2
votes

Im making my first steps in OpenCL, and I got a problem with I think results aren't saved correctly. I first made a simple program, that is working, giving the correct results etc. So main is functioning correctly, arrays are filled the way they are supposed to etc.

Brief explanation of the program: I have a grid of 4x4 points (OP array), in a field that is 40x40. There is a plane flying above this field, and it's route is divided into 100 segments (Segment array). Coord is a typedef struct, with currently only a double x and double y value.

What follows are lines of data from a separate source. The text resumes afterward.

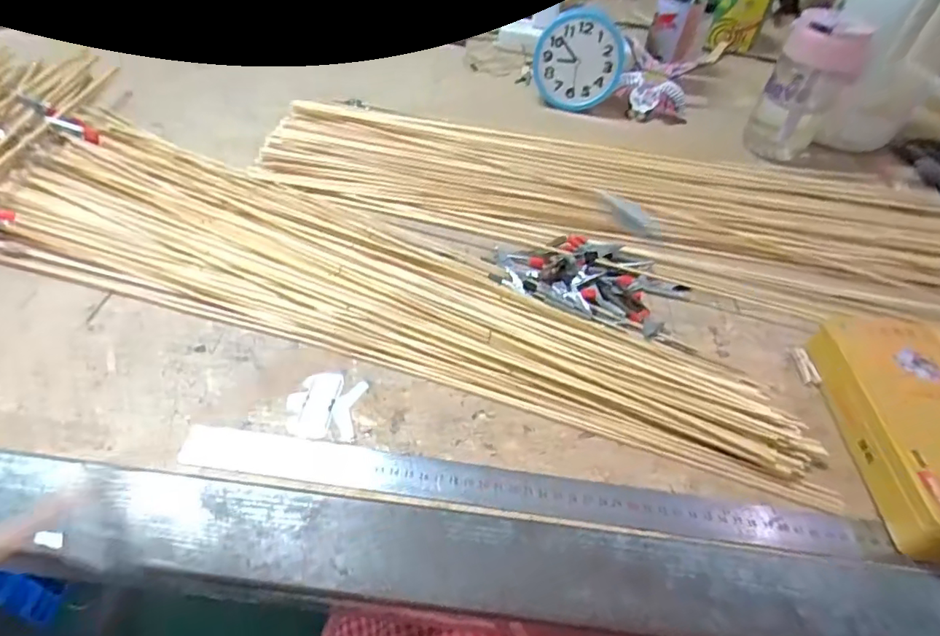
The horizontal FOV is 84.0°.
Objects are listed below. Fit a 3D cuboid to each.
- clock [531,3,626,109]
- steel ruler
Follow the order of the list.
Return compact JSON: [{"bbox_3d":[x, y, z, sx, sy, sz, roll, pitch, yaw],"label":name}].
[{"bbox_3d":[0.148,-0.348,0.707,0.118,0.108,0.037,19,48,11],"label":"clock"},{"bbox_3d":[0.041,0.114,0.350,0.459,0.004,0.030,8,45,1],"label":"steel ruler"}]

I know there are simpler solutions, but I have to use this later on, so I do it this way. The kernel is supposed to calculate the distance from a point (an OP) to a segment. The result has to be saved in the array Distances.

Description of the kernel: it gets is global id, from wich it calculates which OP and which segment it has to calculate with. With that info it gets the x and y from those 2, and calculates the x and y distance between each other. With this information it does an square root from the distances and the flightaltitude.

The problem is, that the Distances table only shows zero's :P

kernel: http://pastebin.com/U9hTWvv2 There is an parameter that says __global const Coord* Afstanden, this has to be __global double* Afstanden

OpenCL stuff in main: http://pastebin.com/H3mPwuUH (because Im not 100% sure Im doing that is right)

I can give you the whole program, but it's mostly dutch :P

I tried to explain everything as good as possible, if something is not clear, I'll try to clear it up ;)

As I made numerous little faults in the first kernel, here is his successor: http://pastebin.com/rs6T1nKs Also the OpenCL part is a bit updated: http://pastebin.com/4NbUQ40L because it also had one or two faults in it.

It should work now, in my opinion... But it isn't, the problem is still standing

1
I think the problem is that the kernel can't get the x and y values from Coord... But not sure, still searching for people who can shed their light on my problem :) - JustAJ

1 Answers

0
votes

Well, it seems that the "Afstanden" variable is declared as a "const Coord*". Remove the constness - i.e, "Coord* only - and be sure that when you use clCreateBuffer "CL_MEM_WRITE_ONLY" or "CL_MEM_READ_WRITE" as an argument.

"The problem is, that the Distances table only shows zero's :P" You are probably initializing Afstanden on the CPU side with zeros. Am I correct? This would explain this behavior.